The next move in Microsoft stock will probably not be decided by one dramatic headline. The important signs will come from the business.

First, watch Azure growth. If cloud demand remains strong, it will support the idea that Microsoft’s data center spending is meeting real customer demand rather than building empty capacity.

Next, watch Copilot. User numbers are useful, but investors will increasingly want to know whether AI tools are becoming a meaningful source of paid growth.

Spending will matter just as much. Microsoft does not need to stop investing in AI. The market wants to see that the gap between spending and returns is beginning to close.

The latest restructuring is another point to follow. If the Xbox cuts are part of a wider effort to protect profit margins, investors may become more comfortable with the company’s overall cost discipline.

Microsoft stock has already paid a high price for uncertainty. Now the company has to show that the market’s fears went too far.

After an 18% monthly fall, the buying opportunity is more interesting than it was before. But the strongest reason to buy is not that the stock crashed. It is whether Microsoft can prove that the business behind the stock is still worth waiting for.

FAQ

1. Why did MSFT stock have its worst month in 25 years?

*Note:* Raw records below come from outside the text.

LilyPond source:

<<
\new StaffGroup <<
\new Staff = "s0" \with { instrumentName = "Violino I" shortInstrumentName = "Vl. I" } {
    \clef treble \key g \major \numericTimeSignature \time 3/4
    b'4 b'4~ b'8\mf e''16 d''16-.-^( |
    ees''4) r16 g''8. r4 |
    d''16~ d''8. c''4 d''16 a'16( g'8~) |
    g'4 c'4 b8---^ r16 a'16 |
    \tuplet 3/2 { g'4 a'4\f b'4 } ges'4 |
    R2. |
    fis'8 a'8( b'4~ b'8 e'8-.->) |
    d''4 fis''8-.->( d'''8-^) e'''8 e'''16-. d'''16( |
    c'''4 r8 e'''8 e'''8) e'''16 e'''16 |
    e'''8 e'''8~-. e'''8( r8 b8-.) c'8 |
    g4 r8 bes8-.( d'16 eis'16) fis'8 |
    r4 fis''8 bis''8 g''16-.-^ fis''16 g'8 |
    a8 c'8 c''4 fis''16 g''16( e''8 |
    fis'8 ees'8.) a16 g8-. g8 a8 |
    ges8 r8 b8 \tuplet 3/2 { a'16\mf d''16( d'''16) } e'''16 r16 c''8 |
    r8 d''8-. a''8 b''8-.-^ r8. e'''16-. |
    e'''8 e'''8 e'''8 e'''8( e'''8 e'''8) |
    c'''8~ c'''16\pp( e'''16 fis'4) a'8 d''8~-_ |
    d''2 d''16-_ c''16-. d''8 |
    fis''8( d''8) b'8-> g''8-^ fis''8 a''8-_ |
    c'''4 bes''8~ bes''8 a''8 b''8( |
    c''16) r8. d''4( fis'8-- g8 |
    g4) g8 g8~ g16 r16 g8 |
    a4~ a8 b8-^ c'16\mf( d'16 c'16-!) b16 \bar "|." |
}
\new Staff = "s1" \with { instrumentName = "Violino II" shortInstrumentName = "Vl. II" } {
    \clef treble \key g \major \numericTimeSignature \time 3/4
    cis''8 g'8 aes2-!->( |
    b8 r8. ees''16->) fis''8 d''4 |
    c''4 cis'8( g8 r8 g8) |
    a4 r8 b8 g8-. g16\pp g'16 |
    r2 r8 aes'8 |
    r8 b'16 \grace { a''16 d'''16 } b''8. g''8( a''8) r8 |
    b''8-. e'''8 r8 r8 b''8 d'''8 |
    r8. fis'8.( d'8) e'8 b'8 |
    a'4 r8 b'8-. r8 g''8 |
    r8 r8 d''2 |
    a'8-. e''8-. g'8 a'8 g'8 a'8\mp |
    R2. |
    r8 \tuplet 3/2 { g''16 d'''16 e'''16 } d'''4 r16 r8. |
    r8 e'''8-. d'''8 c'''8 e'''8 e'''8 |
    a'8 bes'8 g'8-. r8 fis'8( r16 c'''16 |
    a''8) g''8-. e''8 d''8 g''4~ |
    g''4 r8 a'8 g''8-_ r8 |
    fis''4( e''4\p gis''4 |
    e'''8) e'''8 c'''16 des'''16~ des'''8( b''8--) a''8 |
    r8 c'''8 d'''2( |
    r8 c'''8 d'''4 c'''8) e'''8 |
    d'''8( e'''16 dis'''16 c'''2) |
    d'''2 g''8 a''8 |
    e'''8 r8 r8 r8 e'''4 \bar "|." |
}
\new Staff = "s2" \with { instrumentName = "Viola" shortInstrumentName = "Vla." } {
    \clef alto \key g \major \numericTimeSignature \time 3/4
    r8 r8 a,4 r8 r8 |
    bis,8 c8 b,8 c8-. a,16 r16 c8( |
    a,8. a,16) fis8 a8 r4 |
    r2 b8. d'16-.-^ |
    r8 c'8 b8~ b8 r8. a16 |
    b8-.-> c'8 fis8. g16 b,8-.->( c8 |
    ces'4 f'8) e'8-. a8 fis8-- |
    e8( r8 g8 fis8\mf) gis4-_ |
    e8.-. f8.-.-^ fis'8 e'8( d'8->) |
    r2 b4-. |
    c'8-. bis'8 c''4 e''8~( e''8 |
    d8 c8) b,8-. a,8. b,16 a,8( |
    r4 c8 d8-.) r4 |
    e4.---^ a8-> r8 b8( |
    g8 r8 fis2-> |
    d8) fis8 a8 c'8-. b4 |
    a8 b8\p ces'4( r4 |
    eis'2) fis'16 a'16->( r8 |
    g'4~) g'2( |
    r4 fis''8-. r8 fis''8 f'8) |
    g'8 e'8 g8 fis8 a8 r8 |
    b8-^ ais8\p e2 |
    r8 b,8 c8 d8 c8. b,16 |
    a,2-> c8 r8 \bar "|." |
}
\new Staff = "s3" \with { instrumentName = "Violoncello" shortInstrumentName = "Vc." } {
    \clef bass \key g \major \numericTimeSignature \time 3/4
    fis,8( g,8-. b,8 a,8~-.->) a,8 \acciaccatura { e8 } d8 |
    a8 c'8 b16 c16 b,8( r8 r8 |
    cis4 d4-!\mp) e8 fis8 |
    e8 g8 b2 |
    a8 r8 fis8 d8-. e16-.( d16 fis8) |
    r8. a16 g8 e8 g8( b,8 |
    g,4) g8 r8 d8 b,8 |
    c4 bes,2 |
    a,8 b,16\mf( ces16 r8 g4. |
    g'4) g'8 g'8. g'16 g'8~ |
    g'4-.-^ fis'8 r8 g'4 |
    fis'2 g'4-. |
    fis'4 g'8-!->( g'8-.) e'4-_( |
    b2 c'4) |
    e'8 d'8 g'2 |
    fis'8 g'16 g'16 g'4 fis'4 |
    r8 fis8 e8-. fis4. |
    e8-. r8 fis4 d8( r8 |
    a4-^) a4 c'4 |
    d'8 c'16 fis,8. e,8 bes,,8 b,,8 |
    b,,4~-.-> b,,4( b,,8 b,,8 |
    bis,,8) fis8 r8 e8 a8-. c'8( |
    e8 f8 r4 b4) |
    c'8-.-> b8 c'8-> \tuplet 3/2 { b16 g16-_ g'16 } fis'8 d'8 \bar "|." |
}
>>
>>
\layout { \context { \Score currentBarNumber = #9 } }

MSFT stock fell nearly 18% in June as investors became more worried about the company’s huge AI spending, the time needed to earn returns from products such as Copilot, and a wider move away from some large technology stocks.

2. Is MSFT stock a buy after the crash?

The stock looks more attractive after its historic decline, but the main risks have not disappeared. Long-term investors may see a better entry point, while short-term investors still face uncertainty around AI spending and future profit margins.

3. How much did MSFT stock fall in June 2026?

Microsoft shares lost nearly 18% during June 2026. It was the company’s worst monthly performance since December 2000.

4. Why is Microsoft cutting 4,800 jobs?

Microsoft is restructuring several parts of its business, with Xbox facing the largest cuts. The gaming division has been under pressure from weak hardware sales, rising costs and the need to improve returns after years of heavy investment.

5. Can MSFT stock recover in 2026?

A recovery is possible, but investors will likely want clearer evidence that Azure remains strong, Copilot can produce meaningful paid growth and Microsoft can control the rising cost of its AI expansion.